Put simply, what Salazar points out is that by using OpenSOC, security analysts can — via a single tool — navigate through data important to them, and avoid wading through immense amounts of unstructured data. “It can be tailored to ingest and view any telemetry, whether it is for specialized medical equipment or custom-built point of sale devices,” suggests Salazar. “By leveraging Hadoop, OpenSOC also has the building blocks to scale the amount of data it collects, stores, and analyzes based on the needs of the network.”

An open source project

In 2014, Cisco and Hortonworks released OpenSOC to open source. Soon after that the OpenSOC project started. “The OpenSOC project is a collaborative open source development project dedicated to providing an extensible and scalable advanced security analytics tool,” says the OpenSOC project website. “It has strong foundations in the Apache Hadoop Framework and values collaboration for high-quality community-based open source development.”

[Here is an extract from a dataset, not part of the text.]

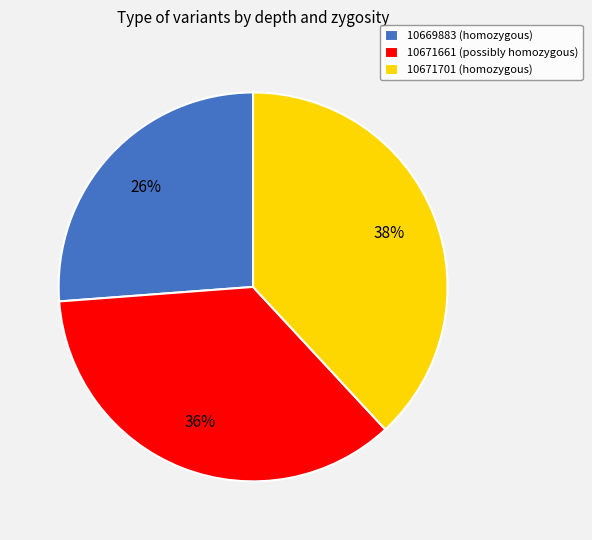

Does 10671661 (possibly homozygous) account for over 50% of the chart?

No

The current OpenSOC framework provides the following capabilities:

  • Extensible spouts and parsers for attaching OpenSOC to monitor any telemetry source
  • Extensible enrichment framework for any telemetry stream
  • Anomaly detection and real-time rules-based alerts for any telemetry stream
  • Hadoop-backed storage for telemetry stream with a customizable retention time
  • Automated real-time indexing for telemetry streams backed by Elastic Search
  • Telemetry correlation and SQL query capability for data stored in Hadoop backed by Hive
  • ODBC/JDBC compatibility and integration with existing analytics tools
  • Designed to scale up to handle millions of messages per second

It is the hope of those involved in the OpenSOC Project that the framework will continually evolve, improving organizations’ ability to handle security incident response. To that end, the project has the following goals in mind:

  • To provide a collaborative open source community for development of an advanced security analytics tool
  • To encourage open communication for additional features and identification of deficiencies
  • To identify feature enhancements to to improve OpenSOC

Open SOC is unique in being an open source project that incorporates security tools, big data capture, and machine learning into one platform. However, in order to keep up with the bad guys, the project is a work in progress, with the OpenSOC project members welcoming help with development, building enhancements, and implementation support.